Blind student's words speak of grit and spirit


It's a rare interview. Tsang Tsz-kwan normally shuns publicity.


The 20-year-old blind and hearing-impaired student sits in a room at her alma mater Ying Wa Girls' School. Here's the girl who made headlines in July with her excellent Diploma of Secondary Education examination results. She scored 5* and above in five subjects and a 4 in the sixth.

In July, the public learnt through media reports about how Tsang - who was educated at the Ebenezer School and Home for the Visually Impaired at the primary level - read Braille with her lips because her fingers lacked the sensitivity to read it with her hands.


Now, Tsang studies translation at the Chinese University, where she's gradually settling into and trying her best to adapt to her new school life.

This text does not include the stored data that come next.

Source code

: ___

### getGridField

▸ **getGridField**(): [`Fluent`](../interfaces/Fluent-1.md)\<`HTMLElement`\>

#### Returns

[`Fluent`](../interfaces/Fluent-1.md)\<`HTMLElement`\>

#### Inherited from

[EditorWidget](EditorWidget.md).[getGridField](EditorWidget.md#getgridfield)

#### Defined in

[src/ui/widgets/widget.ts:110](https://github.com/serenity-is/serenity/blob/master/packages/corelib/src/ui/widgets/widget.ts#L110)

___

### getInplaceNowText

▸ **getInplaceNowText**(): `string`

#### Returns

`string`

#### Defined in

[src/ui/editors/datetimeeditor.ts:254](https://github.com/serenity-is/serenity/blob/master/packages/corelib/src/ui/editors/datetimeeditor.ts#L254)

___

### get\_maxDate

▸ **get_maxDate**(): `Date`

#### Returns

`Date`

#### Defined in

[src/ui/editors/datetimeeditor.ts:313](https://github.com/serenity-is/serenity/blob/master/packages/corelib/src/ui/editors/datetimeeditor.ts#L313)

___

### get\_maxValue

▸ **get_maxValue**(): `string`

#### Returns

These days, she continues to read Braille with her lips. But with the help of the Jockey Club Rehabilitation Centre, she now uses a modified keyboard that better suits her fingers. The keyboard allows her to input braille that her computer would translate directly into words.


Up until the end of secondary school, Tsang had a resource teacher from Ebenezer to help her with her studies. But now, she is learning to cope on her own in her four-year translation degree course, with the help of her university peers.


"The lifestyle and mode of learning in university is very different from before," she says.

Prior to the interview, Tsang had said she would speak in Cantonese; but in the end, she opted for English instead. Her economy of language and succinctness in vocabulary has a public-speaking aplomb to it.